Work request: The expected response is a copy of every line in the entries below that includes the word "Yeah".
╭─ Supplied entries
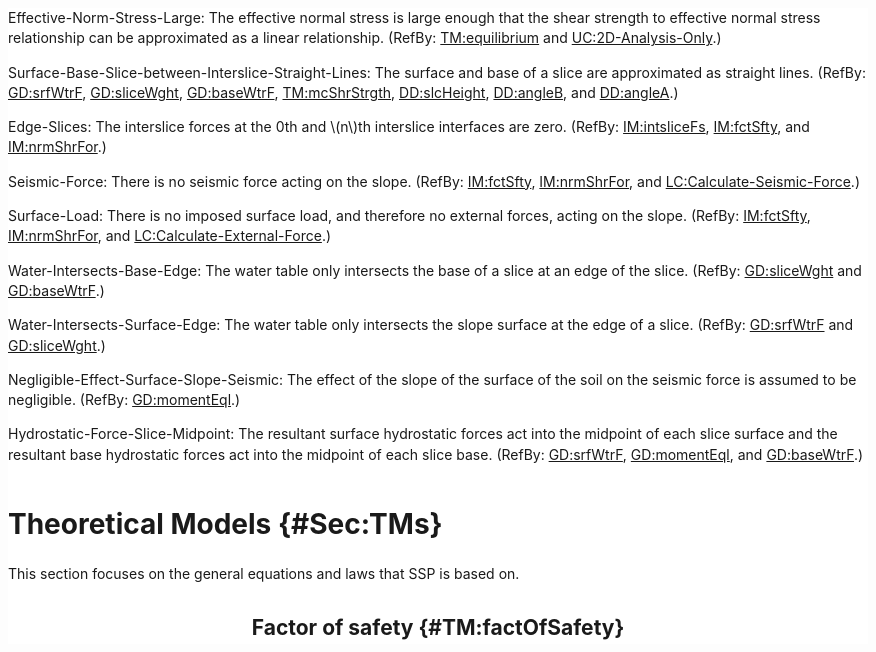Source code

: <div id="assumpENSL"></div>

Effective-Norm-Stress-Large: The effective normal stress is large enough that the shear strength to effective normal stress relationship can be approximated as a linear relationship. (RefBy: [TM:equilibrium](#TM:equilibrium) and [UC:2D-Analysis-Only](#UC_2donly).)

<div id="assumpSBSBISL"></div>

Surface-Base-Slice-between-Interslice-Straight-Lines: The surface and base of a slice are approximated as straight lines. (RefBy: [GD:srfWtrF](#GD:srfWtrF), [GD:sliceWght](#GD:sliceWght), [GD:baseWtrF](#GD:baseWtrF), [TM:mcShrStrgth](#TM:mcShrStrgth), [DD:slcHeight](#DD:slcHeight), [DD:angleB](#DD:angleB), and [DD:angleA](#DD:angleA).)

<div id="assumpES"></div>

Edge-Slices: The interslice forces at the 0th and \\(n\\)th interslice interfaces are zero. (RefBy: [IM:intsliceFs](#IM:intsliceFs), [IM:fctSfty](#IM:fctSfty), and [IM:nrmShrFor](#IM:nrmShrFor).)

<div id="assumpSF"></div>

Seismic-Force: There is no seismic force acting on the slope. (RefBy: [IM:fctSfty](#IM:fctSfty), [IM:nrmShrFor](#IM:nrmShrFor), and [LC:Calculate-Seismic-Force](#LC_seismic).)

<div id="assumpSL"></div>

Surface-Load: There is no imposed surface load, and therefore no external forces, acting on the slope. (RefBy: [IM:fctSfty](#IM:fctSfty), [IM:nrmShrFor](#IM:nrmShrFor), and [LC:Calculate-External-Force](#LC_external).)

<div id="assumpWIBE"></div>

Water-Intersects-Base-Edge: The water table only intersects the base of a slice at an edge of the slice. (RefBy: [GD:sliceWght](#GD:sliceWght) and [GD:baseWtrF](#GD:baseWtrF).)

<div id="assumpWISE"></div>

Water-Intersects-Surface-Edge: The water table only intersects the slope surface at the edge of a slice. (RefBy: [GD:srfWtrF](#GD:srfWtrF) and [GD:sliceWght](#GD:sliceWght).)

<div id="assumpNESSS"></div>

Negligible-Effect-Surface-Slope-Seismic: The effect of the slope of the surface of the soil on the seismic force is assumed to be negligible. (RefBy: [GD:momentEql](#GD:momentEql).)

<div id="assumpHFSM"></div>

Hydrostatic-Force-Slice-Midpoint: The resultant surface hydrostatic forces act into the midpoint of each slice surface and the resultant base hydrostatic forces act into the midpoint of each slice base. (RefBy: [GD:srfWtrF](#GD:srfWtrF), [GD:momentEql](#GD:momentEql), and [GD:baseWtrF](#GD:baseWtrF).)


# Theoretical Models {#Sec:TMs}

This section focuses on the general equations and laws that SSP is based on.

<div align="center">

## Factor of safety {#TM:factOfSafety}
╰─
╭─ Supplied entries
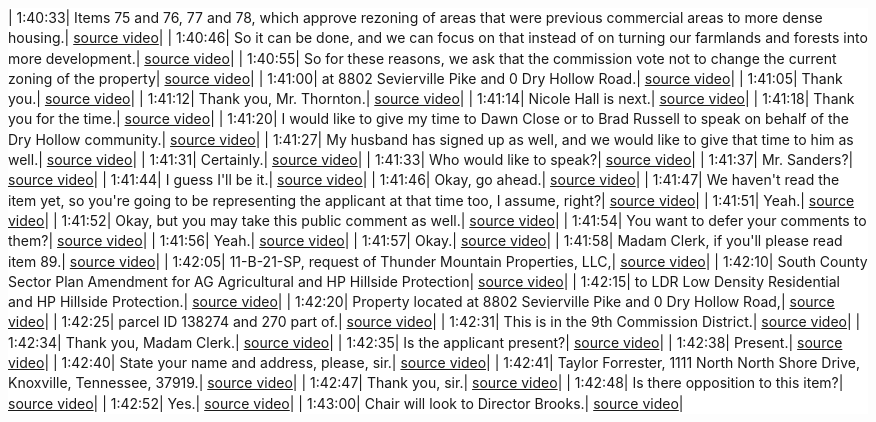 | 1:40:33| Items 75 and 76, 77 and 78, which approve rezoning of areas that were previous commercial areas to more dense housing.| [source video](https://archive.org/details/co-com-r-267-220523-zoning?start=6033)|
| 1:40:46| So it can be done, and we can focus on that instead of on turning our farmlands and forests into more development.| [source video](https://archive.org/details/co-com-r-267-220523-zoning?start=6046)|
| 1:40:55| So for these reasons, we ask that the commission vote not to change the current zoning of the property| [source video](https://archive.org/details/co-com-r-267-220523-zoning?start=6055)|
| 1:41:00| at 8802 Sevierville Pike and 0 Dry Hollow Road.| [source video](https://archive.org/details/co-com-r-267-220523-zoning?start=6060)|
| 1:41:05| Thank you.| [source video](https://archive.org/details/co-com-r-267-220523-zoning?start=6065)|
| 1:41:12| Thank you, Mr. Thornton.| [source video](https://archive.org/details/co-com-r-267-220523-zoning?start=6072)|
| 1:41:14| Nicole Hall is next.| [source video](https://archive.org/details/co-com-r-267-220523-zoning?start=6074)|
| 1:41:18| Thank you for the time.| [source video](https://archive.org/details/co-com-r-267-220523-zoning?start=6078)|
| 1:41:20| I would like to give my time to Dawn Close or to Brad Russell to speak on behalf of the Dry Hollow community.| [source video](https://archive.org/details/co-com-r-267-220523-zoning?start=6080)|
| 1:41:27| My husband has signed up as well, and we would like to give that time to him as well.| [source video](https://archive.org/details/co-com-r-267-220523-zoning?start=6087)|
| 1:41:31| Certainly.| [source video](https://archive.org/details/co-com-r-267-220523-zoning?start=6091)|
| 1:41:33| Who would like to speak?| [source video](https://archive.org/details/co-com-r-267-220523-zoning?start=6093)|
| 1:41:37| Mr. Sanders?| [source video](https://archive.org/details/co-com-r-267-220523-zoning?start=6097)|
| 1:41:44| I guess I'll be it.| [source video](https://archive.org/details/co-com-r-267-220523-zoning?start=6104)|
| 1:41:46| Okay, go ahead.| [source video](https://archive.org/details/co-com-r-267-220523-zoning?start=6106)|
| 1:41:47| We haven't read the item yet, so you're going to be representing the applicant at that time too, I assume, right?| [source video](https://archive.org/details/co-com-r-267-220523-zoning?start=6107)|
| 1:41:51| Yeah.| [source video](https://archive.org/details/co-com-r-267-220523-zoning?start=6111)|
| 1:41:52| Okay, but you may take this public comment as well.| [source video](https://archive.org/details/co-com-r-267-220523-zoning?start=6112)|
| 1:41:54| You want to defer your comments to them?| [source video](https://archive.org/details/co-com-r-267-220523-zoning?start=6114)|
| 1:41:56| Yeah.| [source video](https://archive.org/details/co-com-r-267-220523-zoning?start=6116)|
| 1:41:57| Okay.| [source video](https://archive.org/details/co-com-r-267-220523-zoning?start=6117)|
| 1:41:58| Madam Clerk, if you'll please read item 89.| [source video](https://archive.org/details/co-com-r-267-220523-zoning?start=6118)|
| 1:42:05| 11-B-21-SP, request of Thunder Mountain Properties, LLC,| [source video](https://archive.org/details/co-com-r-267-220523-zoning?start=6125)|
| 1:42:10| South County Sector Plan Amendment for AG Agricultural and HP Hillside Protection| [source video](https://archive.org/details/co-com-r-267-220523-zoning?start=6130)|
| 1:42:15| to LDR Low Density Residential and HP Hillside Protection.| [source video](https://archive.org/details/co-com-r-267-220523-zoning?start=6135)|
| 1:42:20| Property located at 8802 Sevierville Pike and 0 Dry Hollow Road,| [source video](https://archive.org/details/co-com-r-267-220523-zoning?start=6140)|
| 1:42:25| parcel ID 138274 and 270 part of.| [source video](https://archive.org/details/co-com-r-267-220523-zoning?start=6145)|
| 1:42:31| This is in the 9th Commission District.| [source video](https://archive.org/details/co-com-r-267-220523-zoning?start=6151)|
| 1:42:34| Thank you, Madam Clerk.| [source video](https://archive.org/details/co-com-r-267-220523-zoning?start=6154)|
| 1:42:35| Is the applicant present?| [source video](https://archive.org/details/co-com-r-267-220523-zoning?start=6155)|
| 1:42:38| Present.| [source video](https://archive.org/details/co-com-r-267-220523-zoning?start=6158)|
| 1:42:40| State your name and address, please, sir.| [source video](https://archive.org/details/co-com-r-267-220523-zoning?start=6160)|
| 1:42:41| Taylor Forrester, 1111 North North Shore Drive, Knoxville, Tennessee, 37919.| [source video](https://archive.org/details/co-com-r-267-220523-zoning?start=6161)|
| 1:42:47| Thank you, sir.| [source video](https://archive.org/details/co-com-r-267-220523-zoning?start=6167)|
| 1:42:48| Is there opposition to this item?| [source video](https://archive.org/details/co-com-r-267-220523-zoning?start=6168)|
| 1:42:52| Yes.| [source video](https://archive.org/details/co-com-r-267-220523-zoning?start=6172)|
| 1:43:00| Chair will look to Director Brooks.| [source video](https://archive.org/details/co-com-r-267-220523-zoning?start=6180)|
╰─
Exercise response:
| 1:41:51| Yeah.| [source video](https://archive.org/details/co-com-r-267-220523-zoning?start=6111)|
| 1:41:56| Yeah.| [source video](https://archive.org/details/co-com-r-267-220523-zoning?start=6116)|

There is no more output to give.